### TRAVAIL À RÉALISER
a) Selon le cabinet Kepler cité dans l'article sur le détroit d'Ormuz, combien de navires ont traversé ce passage en un mois ?
b) Indiquez si chacune des affirmations suivantes concorde avec l'article sur le détroit d'Ormuz, en répondant par oui ou par non et en citant les mots décisifs du texte : (i) le cessez-le-feu est intervenu le 9 avril ; (ii) le gazole atteint 2,32 euros ; (iii) le détroit est vital pour 30 % des échanges mondiaux de pétrole et de gaz naturel.
c) Relevez tous les noms de lieux géographiques (pays, villes, îles, détroits) mentionnés dans l'article sur le détroit d'Ormuz.
━━ EXTRAIT À LIRE ━━
Le 9 avril, un cessez-le-feu a permis à l'Iran de rouvrir progressivement le détroit d'Ormuz, un passage clé pour le transport maritime international. Toutefois, en réponse aux risques de mines, Téhéran a décidé d'imposer de nouvelles routes pour les navires navigateurs.
Selon des médias iraniens, cités par Europe 1, la marine des Gardiens de la Révolution a précisé que, jusqu'à nouvel ordre, les bateaux doivent emprunter des itinéraires alternatifs longeant les côtes iraniennes, en contournant les îles comme Larak.
Depuis le début des bombardements sur l'Iran fin février, le passage du détroit, vital pour 20 % des échanges mondiaux de pétrole et de gaz naturel, a vu une chute dramatique du trafic. Selon le cabinet Kepler, seulement 307 navires ont traversé cette voie stratégique en un mois, contre 110 à 120 par jour en temps normal.
L'impact sur l'économie mondiale
La fermeture prolongée du détroit d'Ormuz a des répercussions profondes sur l'économie mondiale, entraînant une flambée des prix du pétrole et du gaz. Maud Brégeon a signalé qu'en France, près d'une station-service sur cinq fait face à des ruptures de stock.
Les prix de l'essence n'ont jamais été aussi élevés depuis quatre décennies, dépassant les deux euros le litre pour le sans-plomb 95 E10, tandis que le gazole atteint 2,32 euros. Selon des analyses, la réouverture, même partielle, du détroit a déjà contribué à une baisse significative de 15,40 % du prix du baril, le faisant passer sous les 100 dollars.
Les experts anticipent que cette situation pourrait exacerber les tensions géopolitiques et impacter le marché mondial encore davantage. La dynamique autour du détroit d'Ormuz reste cruciale à surveiller pour les mois à venir.
━━━
━━ EXTRAITS DE DONNÉES ━━
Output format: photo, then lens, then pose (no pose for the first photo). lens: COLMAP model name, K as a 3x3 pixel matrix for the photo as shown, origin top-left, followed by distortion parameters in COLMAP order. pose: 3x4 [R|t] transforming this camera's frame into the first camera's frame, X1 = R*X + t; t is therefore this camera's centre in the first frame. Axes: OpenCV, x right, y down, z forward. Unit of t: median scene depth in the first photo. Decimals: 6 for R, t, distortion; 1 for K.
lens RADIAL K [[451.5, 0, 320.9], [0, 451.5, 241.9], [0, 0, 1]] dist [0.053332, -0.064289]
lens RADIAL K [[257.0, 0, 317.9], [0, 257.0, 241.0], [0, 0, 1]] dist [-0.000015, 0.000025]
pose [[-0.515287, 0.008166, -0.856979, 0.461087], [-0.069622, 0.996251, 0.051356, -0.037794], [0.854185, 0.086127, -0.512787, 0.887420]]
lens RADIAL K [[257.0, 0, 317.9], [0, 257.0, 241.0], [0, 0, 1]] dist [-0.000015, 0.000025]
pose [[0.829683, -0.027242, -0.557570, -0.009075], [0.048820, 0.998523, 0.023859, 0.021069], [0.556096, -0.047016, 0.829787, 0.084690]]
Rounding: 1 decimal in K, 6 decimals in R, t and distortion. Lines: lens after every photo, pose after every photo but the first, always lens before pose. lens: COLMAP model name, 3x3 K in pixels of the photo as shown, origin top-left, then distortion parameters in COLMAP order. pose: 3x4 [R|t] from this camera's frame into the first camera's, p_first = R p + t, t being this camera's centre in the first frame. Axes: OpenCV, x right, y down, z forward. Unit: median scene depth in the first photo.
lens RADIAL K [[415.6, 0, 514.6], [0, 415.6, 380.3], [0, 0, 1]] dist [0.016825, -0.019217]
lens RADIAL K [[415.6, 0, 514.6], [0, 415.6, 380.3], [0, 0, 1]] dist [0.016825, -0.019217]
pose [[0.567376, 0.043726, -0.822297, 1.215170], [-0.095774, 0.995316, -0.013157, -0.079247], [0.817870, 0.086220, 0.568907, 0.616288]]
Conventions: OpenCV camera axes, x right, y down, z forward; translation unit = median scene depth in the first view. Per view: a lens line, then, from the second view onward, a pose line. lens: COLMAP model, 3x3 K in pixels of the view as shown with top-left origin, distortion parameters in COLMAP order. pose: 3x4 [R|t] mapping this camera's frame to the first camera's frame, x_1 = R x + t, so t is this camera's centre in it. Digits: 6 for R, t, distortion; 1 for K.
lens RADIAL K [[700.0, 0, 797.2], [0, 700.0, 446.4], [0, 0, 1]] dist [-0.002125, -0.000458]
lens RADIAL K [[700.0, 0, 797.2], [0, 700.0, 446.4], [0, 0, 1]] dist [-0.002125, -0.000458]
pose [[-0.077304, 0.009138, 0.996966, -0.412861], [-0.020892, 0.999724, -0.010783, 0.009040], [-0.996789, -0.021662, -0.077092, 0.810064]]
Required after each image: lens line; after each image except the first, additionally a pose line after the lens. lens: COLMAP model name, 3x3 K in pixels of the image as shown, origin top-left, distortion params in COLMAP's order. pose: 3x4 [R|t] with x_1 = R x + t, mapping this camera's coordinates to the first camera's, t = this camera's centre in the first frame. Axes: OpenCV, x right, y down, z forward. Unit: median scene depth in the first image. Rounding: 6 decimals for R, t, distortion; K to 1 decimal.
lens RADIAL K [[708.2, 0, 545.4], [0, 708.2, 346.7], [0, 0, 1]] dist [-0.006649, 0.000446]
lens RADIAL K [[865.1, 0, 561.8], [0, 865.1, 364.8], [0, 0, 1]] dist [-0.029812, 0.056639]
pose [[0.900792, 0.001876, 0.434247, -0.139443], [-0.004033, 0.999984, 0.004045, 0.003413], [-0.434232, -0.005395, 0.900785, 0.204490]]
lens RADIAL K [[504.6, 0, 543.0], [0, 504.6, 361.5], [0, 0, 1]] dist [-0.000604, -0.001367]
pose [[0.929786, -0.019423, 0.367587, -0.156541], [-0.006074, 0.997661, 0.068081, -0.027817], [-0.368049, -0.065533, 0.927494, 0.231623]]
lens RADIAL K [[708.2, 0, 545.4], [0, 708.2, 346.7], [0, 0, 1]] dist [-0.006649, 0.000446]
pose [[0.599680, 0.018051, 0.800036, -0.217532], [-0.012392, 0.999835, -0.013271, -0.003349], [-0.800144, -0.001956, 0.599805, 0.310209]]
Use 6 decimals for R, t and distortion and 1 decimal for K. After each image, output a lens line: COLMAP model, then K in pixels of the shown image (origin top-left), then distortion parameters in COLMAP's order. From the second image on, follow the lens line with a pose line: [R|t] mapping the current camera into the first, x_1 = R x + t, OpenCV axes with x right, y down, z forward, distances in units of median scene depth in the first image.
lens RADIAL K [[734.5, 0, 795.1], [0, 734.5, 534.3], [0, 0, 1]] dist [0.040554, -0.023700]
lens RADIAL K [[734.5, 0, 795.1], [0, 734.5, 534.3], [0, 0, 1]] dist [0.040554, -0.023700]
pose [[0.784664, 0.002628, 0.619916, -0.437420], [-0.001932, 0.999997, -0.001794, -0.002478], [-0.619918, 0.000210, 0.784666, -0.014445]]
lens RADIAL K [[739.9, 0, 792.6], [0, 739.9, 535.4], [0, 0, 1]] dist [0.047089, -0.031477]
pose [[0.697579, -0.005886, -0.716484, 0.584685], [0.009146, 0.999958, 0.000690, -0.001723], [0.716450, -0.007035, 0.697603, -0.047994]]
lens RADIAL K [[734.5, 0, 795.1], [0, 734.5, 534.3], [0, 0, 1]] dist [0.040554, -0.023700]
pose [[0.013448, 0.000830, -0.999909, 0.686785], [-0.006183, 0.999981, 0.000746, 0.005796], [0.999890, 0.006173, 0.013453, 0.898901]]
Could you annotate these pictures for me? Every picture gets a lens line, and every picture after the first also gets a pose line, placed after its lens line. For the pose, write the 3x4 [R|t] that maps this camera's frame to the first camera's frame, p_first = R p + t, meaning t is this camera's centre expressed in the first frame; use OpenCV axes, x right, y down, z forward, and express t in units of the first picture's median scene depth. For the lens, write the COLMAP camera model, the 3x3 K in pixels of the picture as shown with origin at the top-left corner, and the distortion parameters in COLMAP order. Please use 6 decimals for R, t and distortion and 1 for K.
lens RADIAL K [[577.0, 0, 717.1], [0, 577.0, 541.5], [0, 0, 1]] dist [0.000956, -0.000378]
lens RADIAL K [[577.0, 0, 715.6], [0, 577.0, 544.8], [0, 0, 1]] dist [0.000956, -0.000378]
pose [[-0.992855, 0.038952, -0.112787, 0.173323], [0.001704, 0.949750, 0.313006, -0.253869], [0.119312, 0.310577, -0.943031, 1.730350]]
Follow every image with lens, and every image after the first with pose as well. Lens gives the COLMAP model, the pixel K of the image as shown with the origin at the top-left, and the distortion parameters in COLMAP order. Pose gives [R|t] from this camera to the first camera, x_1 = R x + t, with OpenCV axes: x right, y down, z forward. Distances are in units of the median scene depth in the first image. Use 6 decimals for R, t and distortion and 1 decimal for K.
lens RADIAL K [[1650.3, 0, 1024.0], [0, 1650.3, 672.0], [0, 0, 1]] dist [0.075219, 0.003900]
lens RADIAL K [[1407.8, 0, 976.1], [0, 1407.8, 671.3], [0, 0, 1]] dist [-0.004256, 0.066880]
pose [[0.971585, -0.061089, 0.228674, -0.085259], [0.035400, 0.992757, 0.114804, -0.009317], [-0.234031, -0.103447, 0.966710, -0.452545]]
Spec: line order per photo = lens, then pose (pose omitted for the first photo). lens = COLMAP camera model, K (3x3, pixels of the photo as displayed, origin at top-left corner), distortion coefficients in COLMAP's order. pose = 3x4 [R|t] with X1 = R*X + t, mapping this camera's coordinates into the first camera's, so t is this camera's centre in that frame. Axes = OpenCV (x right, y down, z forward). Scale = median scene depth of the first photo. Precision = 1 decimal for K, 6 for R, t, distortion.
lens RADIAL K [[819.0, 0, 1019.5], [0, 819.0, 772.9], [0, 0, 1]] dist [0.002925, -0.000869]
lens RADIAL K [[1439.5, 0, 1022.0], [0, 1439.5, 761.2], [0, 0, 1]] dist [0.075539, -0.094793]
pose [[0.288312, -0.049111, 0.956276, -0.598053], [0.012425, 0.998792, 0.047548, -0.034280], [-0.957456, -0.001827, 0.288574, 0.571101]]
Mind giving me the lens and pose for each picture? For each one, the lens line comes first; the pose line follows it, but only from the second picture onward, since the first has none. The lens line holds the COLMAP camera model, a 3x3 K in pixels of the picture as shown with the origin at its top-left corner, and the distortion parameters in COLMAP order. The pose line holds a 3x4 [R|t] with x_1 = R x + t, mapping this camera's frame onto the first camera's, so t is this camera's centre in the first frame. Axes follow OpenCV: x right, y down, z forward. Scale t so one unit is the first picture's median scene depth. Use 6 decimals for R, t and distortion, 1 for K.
━━━
### RÉSULTATS ATTENDUS
a) 307 navires.

b)
(i) Oui : « Le 9 avril, un cessez-le-feu a permis à l'Iran de rouvrir progressivement le détroit d'Ormuz ».
(ii) Oui : « tandis que le gazole atteint 2,32 euros ».
(iii) Non : « vital pour 20 % des échanges mondiaux de pétrole et de gaz naturel ».

c) Iran, détroit d'Ormuz, Téhéran, Larak, France.